Mayor of Saint-Jean-sur-Richelieu Suspended (May 6-August 9, 2020)
- In office November 13, 2017 – November 15, 2021
- Preceded by: Michel Fecteau
- Succeeded by: Andrée Bouchard

Saint-Jean-sur-Richelieu City Councillor
- In office November, 2009 – November 2013
- Preceded by: Michelle Power
- Succeeded by: Claire Charbonneau
- Constituency: District 11

Personal details
- Born: 1971 (age 54–55) Iberville, Quebec
- Party: Équipe Dolbec (2009) Équipe Alain Laplante (2013–present)
- Spouse: Annie Ménard
- Children: 4

= Alain Laplante =

Canadian politician

Alain Laplante (born 1971) is a Canadian politician. He was the mayor of Saint-Jean-sur-Richelieu, Quebec from 2017 to 2021.

Laplante was born in Iberville, Quebec, now part of the city of Saint-Jean-sur-Richelieu. He attended high school at Polyvalente Marcel-Landry. He has a human sciences diploma from Cégep de Saint-Jean-sur-Richelieu, a bachelor's degree in economics from Université de Sherbrooke and studied political science at Université du Québec à Montréal.

After his studies, Laplante became an assistant researcher at Université de Sherbrooke or two years, then became an teacher's and research assistant at Université du Québec à Montréal for a year. In 1998, he came president of Maison Objectif, a market research company. In 1997 he became the executive assistant to Claude Bachand, who was Saint-Jean's Bloc Québécois Member of Parliament. He worked for Bachand for five years before becoming the Director General of Main Streets in Old Saint-Jean in 2002.
In 2009, he was elected to Saint-Jean City Council in District 11 as a member of Équipe Dolbec, the party of incumbent mayor Gilles Dolbec. He served on council until running for mayor in 2013. In the 2013 mayoral election, Laplante finished third with 19% of the vote behind Michel Fecteau, and his former boss, Claude Bachand. Despite winning the support of fewer than 1 in 5 voters, he came just under 900 votes from winning what was a tight four-way race. His new party, Équipe Alain Laplante elected one member to city council. Laplante again ran for mayor in 2017, this time defeating Fecteau and Bachand. Laplante won 39% of the vote, nearly 900 votes ahead of Fecteau. Despite the win, his party only won three of 12 districts in the city council election. Following his election, Laplante was able to govern with a narrow majority on the council with the help of three independents. However, after a few months, the independents began voting with the opposition Équipe Fecteau party.

Without a majority on council, Laplante came under fire after hiring a friend, Guy Grenier as an attaché to his cabinet. The majority opposition on council, known as the "Group of Nine" attempted to fire Grenier, but was stopped by Laplante's veto.

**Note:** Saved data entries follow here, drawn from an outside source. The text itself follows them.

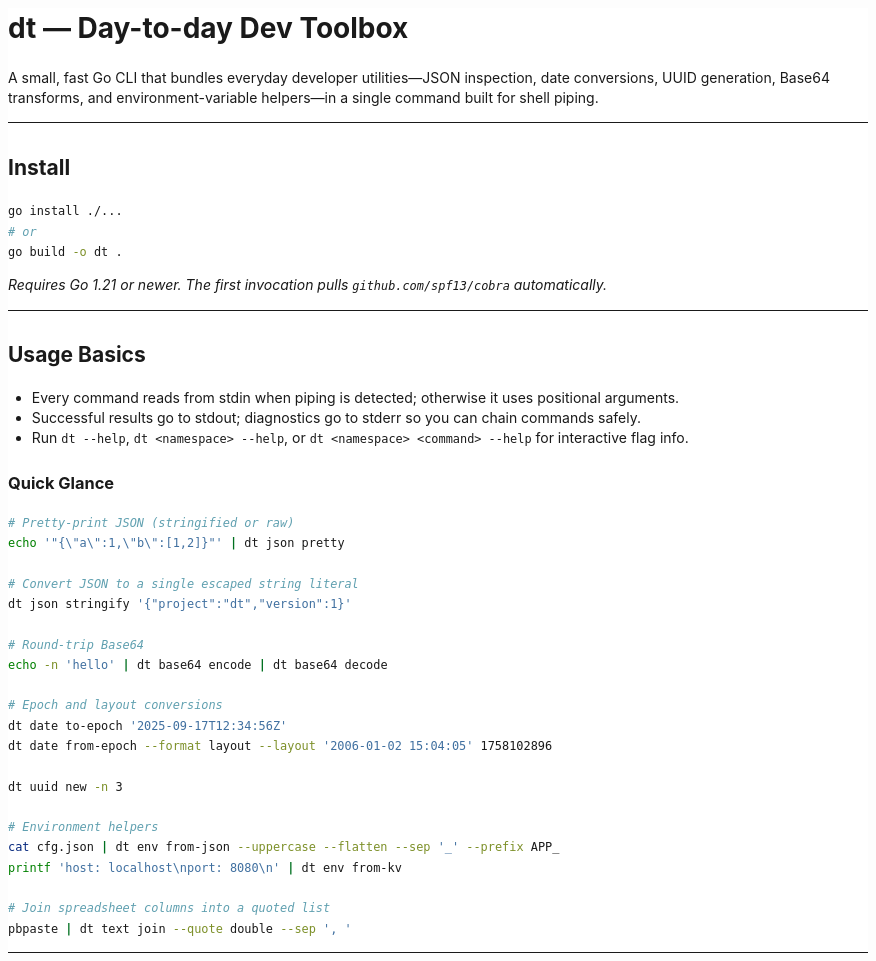 # dt — Day-to-day Dev Toolbox

A small, fast Go CLI that bundles everyday developer utilities—JSON inspection, date conversions, UUID generation, Base64 transforms, and environment-variable helpers—in a single command built for shell piping.

---

## Install

```sh
go install ./...
# or
go build -o dt .
```

_Requires Go 1.21 or newer. The first invocation pulls `github.com/spf13/cobra` automatically._

---

## Usage Basics

- Every command reads from stdin when piping is detected; otherwise it uses positional arguments.
- Successful results go to stdout; diagnostics go to stderr so you can chain commands safely.
- Run `dt --help`, `dt <namespace> --help`, or `dt <namespace> <command> --help` for interactive flag info.

### Quick Glance

```sh
# Pretty-print JSON (stringified or raw)
echo '"{\"a\":1,\"b\":[1,2]}"' | dt json pretty

# Convert JSON to a single escaped string literal
dt json stringify '{"project":"dt","version":1}'

# Round-trip Base64
echo -n 'hello' | dt base64 encode | dt base64 decode

# Epoch and layout conversions
dt date to-epoch '2025-09-17T12:34:56Z'
dt date from-epoch --format layout --layout '2006-01-02 15:04:05' 1758102896

dt uuid new -n 3

# Environment helpers
cat cfg.json | dt env from-json --uppercase --flatten --sep '_' --prefix APP_
printf 'host: localhost\nport: 8080\n' | dt env from-kv

# Join spreadsheet columns into a quoted list
pbpaste | dt text join --quote double --sep ', '
```

---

In response, City Council voted to change the rules to allow them the right to hire and fire city employees. The Commission municipale du Québec intervened, and the case was eventually taken to the Superior Court of Quebec, which ruled in 2020 that Laplante would be suspended from his duties for 95 days. He was suspended from office from May 6, to August 9, 2020. During this time, councillor Claire Charbonneau served as acting mayor until May 19, when she resigned after being verbally insulted. Yvan Berthelot then served as acting mayor. The mayor came under more controversy in 2021 when opposition councillors filed a lawsuit against 9 citizens, accusing them of "monopolizing the public question period at city council, insulting elected officials and staff on Facebook and drowning the municipal administration with requestions for information". The lawsuit suggested that the actions of these citizens are part of an organized effort of the mayor in an attempt to win a majority on council in the next elections. Laplante countered with a lawsuit of his own.

Laplante was defeated in the 2021 mayoral election.